◆ **Directions for this task**
Reproduce the following lines exactly as they appear, starting with the line containing "Rendered at 2001 by 1125 pixels." and ending after the line containing "subtitle Remember Google".

Saved entries
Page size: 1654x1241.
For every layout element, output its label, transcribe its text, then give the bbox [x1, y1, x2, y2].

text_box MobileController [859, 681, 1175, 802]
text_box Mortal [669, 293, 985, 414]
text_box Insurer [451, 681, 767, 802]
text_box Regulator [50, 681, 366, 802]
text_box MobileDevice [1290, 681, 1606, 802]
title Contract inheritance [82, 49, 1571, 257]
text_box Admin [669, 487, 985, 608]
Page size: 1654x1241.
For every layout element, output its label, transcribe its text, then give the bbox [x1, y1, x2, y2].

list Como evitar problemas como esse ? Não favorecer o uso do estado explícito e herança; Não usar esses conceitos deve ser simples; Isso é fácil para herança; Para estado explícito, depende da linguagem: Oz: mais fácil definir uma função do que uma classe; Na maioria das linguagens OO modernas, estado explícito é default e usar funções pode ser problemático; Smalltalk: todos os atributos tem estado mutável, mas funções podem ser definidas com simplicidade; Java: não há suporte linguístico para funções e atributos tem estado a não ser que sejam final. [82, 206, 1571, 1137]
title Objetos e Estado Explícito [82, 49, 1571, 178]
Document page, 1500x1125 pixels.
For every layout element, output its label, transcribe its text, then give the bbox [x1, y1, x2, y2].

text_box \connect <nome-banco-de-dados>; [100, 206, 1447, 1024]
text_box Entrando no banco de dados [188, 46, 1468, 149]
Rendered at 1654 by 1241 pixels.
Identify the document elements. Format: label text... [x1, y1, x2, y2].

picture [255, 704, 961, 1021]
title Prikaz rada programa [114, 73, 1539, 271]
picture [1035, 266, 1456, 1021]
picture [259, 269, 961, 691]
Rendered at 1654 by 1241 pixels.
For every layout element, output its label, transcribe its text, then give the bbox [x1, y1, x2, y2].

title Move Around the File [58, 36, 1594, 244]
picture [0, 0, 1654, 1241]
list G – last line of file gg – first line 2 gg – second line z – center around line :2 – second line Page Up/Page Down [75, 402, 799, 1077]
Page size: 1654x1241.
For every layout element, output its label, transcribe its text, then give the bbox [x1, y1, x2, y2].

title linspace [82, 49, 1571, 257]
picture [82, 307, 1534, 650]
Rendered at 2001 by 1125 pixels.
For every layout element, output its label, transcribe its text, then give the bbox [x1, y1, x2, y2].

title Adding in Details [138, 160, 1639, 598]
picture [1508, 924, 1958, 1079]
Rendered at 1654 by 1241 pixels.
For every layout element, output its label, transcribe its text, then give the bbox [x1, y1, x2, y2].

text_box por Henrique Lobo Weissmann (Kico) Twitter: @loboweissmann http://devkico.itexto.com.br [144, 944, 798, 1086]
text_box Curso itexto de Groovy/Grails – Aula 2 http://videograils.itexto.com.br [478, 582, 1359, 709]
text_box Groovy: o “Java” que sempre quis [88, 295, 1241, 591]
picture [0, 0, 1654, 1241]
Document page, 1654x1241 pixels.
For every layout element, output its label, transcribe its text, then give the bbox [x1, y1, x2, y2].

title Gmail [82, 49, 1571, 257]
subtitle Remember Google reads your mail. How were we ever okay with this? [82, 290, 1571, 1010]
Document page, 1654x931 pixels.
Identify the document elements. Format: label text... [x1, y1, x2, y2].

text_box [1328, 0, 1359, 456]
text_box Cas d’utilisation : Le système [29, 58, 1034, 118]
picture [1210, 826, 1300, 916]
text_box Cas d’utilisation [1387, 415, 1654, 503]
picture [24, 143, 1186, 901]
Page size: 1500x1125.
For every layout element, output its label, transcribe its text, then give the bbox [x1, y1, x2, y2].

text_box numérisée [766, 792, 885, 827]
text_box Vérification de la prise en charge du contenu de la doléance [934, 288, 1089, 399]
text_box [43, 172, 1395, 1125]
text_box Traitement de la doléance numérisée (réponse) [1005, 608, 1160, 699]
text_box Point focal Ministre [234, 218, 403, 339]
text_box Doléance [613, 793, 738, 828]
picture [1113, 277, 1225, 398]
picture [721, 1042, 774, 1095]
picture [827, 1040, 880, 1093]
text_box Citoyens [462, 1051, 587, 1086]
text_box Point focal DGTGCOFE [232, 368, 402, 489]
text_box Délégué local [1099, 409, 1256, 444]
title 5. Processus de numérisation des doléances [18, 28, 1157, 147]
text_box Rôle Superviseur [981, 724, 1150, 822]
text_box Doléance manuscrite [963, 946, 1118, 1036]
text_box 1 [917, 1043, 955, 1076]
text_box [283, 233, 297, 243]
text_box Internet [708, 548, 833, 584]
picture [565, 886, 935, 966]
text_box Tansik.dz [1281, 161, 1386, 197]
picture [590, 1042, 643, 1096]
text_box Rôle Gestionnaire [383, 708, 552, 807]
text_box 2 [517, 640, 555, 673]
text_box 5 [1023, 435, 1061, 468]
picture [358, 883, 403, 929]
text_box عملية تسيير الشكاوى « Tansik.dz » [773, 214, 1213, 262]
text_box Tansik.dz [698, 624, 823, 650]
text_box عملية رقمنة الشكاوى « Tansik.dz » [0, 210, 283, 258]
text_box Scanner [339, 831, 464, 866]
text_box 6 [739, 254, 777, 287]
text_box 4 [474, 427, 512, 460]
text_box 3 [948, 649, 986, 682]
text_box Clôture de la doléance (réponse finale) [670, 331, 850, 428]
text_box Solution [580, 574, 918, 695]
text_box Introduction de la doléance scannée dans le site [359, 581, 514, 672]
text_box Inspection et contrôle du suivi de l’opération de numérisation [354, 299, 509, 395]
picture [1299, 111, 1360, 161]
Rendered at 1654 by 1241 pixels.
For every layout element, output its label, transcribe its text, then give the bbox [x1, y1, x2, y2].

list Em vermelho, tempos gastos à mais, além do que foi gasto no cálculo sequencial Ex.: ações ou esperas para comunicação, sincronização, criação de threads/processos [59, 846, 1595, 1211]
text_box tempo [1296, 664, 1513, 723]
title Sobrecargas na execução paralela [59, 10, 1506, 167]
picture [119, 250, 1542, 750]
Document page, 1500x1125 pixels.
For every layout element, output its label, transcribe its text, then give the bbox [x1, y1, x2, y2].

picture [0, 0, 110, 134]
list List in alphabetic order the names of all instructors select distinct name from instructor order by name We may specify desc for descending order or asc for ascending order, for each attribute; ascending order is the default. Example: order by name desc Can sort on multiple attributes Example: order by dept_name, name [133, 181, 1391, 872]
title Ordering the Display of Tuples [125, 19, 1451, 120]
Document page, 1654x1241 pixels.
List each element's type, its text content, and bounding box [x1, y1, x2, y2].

◆ **The answer**
Rendered at 2001 by 1125 pixels.
For every layout element, output its label, transcribe its text, then give the bbox [x1, y1, x2, y2].

title Adding in Details [138, 160, 1639, 598]
picture [1508, 924, 1958, 1079]
Rendered at 1654 by 1241 pixels.
For every layout element, output its label, transcribe its text, then give the bbox [x1, y1, x2, y2].

text_box por Henrique Lobo Weissmann (Kico) Twitter: @loboweissmann http://devkico.itexto.com.br [144, 944, 798, 1086]
text_box Curso itexto de Groovy/Grails – Aula 2 http://videograils.itexto.com.br [478, 582, 1359, 709]
text_box Groovy: o “Java” que sempre quis [88, 295, 1241, 591]
picture [0, 0, 1654, 1241]
Document page, 1654x1241 pixels.
For every layout element, output its label, transcribe its text, then give the bbox [x1, y1, x2, y2].

title Gmail [82, 49, 1571, 257]
subtitle Remember Google reads your mail. How were we ever okay with this? [82, 290, 1571, 1010]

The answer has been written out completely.